Australia’s productivity growth has slowed to a 60-year low in the past decade and is poised to slash household incomes by 40% if the trend isn’t reversed, Treasurer Jim Chalmers will say in an address Thursday.
(Bloomberg) — Australia’s productivity growth has slowed to a 60-year low in the past decade and is poised to slash household incomes by 40% if the trend isn’t reversed, Treasurer Jim Chalmers will say in an address Thursday.
Chalmers will speak ahead of the release Friday of the Productivity Commission’s five-yearly report and preview the document’s 71 recommendations on how to lift the economy’s speed limits.

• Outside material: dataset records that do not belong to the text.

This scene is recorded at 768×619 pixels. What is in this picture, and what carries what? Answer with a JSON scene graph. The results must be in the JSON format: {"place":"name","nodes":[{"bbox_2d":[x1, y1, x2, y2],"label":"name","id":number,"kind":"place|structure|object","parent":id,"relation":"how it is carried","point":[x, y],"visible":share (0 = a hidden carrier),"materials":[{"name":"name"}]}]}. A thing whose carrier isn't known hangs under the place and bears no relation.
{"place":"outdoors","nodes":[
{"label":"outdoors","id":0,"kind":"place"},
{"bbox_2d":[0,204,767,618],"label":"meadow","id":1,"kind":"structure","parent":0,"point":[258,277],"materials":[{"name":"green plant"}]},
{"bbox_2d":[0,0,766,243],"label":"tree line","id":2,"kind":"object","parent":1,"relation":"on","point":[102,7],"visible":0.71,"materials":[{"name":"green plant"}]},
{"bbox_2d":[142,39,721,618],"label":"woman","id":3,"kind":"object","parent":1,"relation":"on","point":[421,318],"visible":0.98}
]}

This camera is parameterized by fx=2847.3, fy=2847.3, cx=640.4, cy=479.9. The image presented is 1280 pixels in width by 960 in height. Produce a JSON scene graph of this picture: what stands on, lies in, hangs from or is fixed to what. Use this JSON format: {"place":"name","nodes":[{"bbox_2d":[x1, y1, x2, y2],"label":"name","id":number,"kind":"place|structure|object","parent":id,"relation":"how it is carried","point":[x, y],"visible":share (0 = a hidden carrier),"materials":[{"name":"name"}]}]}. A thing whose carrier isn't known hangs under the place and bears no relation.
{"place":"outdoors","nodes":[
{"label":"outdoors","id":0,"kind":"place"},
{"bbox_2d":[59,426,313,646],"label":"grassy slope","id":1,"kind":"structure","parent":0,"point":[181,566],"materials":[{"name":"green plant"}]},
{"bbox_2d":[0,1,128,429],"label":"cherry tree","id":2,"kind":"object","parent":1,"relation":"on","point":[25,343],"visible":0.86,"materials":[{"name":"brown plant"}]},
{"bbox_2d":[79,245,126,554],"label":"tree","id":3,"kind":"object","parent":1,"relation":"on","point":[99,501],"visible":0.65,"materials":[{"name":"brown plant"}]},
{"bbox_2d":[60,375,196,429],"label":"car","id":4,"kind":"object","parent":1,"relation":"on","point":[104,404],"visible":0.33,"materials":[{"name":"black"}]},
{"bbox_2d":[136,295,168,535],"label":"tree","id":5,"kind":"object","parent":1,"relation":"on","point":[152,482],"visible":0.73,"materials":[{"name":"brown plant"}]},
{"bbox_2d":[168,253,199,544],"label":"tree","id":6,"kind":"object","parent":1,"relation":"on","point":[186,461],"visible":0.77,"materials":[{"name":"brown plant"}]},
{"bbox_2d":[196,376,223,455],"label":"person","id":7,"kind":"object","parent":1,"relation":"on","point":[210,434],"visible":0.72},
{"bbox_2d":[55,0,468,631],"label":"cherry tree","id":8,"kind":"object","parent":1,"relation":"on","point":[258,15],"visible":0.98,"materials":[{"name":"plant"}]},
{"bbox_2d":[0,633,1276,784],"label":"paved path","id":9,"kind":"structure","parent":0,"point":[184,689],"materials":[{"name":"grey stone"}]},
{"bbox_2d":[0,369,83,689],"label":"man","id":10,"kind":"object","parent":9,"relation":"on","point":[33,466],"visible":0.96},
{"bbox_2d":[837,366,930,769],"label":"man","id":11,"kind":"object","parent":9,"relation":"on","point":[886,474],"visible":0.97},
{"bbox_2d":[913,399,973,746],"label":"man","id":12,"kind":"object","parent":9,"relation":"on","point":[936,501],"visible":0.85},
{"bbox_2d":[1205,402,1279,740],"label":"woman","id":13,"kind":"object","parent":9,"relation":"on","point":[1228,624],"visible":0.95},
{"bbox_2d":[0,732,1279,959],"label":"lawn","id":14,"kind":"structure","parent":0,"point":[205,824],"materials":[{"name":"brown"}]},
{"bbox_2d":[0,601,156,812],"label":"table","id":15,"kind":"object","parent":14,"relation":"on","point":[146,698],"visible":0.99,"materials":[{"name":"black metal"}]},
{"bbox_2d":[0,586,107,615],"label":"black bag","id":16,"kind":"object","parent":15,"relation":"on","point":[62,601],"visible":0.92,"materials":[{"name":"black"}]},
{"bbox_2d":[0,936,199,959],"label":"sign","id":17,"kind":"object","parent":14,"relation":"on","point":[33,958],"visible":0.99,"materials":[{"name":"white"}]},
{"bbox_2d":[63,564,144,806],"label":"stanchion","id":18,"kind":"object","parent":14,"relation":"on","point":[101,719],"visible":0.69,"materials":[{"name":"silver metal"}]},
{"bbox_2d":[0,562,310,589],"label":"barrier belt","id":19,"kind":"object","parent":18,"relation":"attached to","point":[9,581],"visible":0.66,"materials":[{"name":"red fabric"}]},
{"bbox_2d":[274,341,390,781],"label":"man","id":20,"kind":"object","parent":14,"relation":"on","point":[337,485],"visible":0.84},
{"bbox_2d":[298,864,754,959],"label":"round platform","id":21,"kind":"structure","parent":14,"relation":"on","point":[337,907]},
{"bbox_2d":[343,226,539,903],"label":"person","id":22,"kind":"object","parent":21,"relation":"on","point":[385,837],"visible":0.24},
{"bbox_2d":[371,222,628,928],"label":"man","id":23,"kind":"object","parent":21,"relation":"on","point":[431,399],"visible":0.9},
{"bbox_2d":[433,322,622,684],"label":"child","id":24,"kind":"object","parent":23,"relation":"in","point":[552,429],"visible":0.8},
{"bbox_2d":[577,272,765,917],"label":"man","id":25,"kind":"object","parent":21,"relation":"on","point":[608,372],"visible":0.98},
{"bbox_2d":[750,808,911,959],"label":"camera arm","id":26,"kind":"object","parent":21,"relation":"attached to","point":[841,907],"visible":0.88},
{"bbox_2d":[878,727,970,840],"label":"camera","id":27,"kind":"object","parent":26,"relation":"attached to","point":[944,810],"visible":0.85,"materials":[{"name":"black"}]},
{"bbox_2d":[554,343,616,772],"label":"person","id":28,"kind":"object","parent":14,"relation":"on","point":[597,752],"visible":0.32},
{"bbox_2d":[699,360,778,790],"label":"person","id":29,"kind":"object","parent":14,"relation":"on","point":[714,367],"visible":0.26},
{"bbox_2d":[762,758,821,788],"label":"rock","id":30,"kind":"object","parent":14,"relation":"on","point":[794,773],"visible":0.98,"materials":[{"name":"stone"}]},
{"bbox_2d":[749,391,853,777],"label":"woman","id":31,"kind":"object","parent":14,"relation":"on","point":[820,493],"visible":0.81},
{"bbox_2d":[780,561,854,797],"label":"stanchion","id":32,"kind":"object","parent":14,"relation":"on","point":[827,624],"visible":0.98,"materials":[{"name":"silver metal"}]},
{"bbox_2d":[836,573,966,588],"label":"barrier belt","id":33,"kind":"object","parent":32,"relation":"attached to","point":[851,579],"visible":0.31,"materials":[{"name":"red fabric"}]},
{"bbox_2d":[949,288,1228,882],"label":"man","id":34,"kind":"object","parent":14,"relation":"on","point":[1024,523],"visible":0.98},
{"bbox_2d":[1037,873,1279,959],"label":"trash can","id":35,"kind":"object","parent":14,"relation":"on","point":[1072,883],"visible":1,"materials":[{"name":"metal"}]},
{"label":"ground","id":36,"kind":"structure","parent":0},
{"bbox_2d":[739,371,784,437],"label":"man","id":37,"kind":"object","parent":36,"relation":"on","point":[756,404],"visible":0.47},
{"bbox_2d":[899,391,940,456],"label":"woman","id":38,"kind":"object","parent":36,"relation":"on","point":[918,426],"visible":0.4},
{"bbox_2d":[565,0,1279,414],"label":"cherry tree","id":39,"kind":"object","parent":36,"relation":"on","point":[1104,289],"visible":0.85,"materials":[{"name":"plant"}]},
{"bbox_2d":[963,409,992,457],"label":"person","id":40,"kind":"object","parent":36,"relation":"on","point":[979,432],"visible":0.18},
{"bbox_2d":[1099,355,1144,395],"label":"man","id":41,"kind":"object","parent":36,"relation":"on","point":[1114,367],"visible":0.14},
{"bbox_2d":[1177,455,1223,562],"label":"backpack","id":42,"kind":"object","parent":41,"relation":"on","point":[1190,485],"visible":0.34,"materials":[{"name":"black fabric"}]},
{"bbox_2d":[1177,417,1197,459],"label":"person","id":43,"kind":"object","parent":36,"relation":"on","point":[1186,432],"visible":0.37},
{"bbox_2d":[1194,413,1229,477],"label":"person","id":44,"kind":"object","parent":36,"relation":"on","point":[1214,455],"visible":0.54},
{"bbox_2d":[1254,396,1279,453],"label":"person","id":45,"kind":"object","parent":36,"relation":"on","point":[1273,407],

“If we stay stuck on the current course, the PC projects future incomes will be 40% lower and the working week 5% longer,” he will tell the Committee for Economic Development of Australia today, according to excerpts of the speech. Productivity growth slowed to just 1.1% a year on average in the past decade.
That’s the weakest reading in 60 years, he said, adding that it’s “worse than the decade before and barely half the rate achieved during the 1990s.”
Chalmers will hand down his second budget on May 9 and is expected to try to contain spending as officials grapple with the hottest inflation in over three decades. Part of the importance of productivity gains is that they allow wages and living standards to rise without further fueling consumer-price pressures.